Monday, Feb. 16, 1948
Also Showing
Sleep, My Love (Triangle; United Artists) is a rather fishy thriller about a sleek fiend (Don Ameche) who enlists the help of a fake psychiatrist (George Coulouris) to drive his wife (Claudette Colbert) to insanity and/or suicide. Claudette is rich and Ameche is crazy for a gold digger (Hazel Brooks). An eligible Bostonian (Robert Cummings) traps the villains after some narrow squeaks.
The story scarcely matters except as an excuse for some scare scenes, which are pretty well filmed, and some scare characters, who are amusingly played. George Coulouris uses his trapezoidal shoulders effectively. Hazel Brooks, as a prettied-up version of the Dark Lady of Cartoonist Chas. Addams' horror house, is fine in her part and fun to look at.

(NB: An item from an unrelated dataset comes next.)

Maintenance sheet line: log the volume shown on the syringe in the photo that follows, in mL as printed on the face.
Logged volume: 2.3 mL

You Were Meant for Me (20th Century-Fox). The life & works of jazz musicians offer material for a fine movie. Some day the moviemakers may take intelligent advantage of the fact. But You Were Meant for Me isn't even as good as it was six years ago, when Fox made a similar picture called Orchestra Wives.

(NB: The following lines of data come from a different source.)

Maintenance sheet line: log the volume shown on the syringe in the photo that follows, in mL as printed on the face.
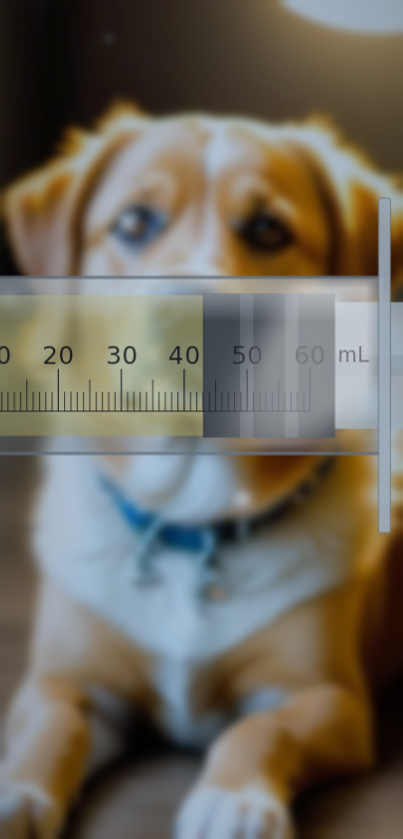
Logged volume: 43 mL
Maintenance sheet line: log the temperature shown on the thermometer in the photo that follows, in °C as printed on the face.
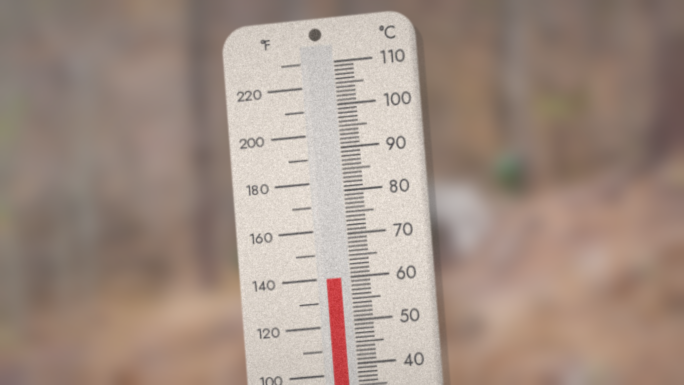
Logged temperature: 60 °C
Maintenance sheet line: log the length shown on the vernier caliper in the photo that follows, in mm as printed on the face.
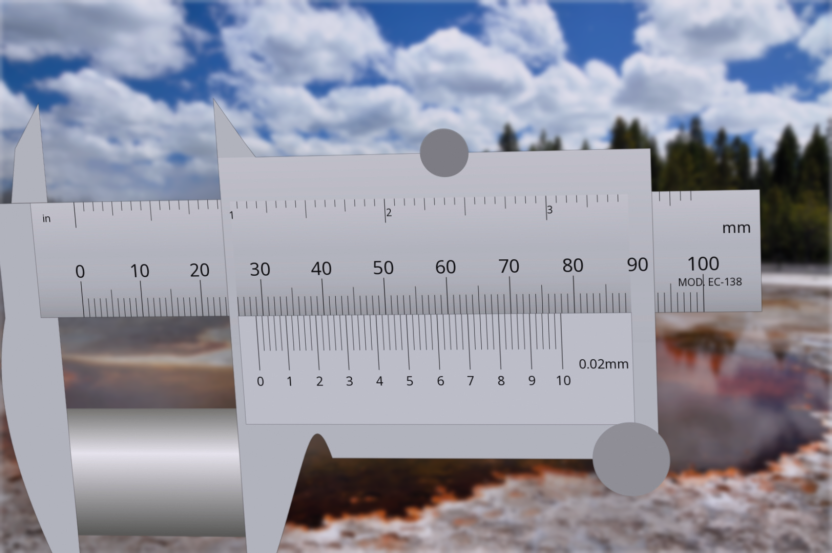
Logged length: 28.8 mm
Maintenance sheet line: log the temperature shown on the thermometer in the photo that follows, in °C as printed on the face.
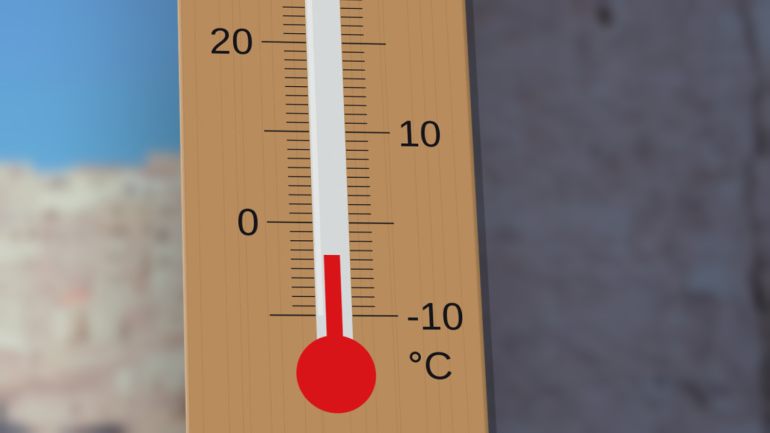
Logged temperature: -3.5 °C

The story: a brash, rising bandmaster (Dan Dailey), the toast of the corn belt, marries a small-town girl (Jeanne Grain) and, just as he snags his first Manhattan date, collides with the '29 depression. He is proud; his wife is sensible. He tries to keep up a front; she knows that there is no front to keep up. When they retreat to her parents' home, he won't even get up mornings--much less lend a hand in supporting the family. After several reels of this sort of thing, everyone working on the picture evidently said the hell with it; for the show ends as abruptly as a chair pulled out from under. The most interesting question suggested by the whole venture: Is Hollywood trying to brace the public for another depression?
Jeanne Grain has sensitive eyes, but she uses them with as little restraint as a ham singer's tremolo; her considerable charm needs good direction. All Dan Dailey needs is a good picture. Oscar Levant gets along all right, good show or bad, with his peculiar brand of vinegar. One obvious tip for those who make would-be "nostalgic" musical movies: the old arrangements for the old songs are fully as nostalgic as the melodies. Frequently the fancy new arrangements are terrible; always, they sabotage the nostalgia.

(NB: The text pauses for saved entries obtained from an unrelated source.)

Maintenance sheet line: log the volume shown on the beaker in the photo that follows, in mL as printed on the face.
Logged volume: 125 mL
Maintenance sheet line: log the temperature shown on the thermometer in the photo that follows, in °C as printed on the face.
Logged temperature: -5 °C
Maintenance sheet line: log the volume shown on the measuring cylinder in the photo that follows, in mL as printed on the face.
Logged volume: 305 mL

I Walk Alone (Paramount) brings Burt Lancaster, a distinctly old-fashioned gangster, back from stir, to find that his onetime partners have become nightclub owners and won't cut him in. When he tries to muscle in, he discovers, in a sourly amusing scene in which modern business methods are explained to him, that mere brute force is helpless against the intricacies of interlocking corporate structure. Aside from this scene, the movie has little interest except for some good work by Kirk Douglas and Wendell Corey as Burt's enemies, some spasms of fair melodrama and plain brutality. Lizabeth Scott walks through the show--in a manner presumably intended as alluring--as if she were lying asleep on a vertical bed.